HOW TO COMPLETE THIS TASK: Without including any picture, transcribe the entries below word for word.

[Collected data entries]
::::

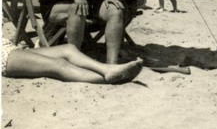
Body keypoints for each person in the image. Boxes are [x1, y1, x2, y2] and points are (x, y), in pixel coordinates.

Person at [2, 37, 142, 84]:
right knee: (58, 64)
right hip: (3, 56)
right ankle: (111, 77)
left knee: (69, 49)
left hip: (8, 47)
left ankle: (107, 69)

::::

SOLUTION TO THE PROBLEM:
Body keypoints for each person in the image. Boxes are [x1, y1, x2, y2] and points are (x, y), in pixel coordinates.

Person at [2, 37, 142, 84]:
right knee: (58, 64)
right hip: (3, 56)
right ankle: (111, 77)
left knee: (69, 49)
left hip: (8, 47)
left ankle: (107, 69)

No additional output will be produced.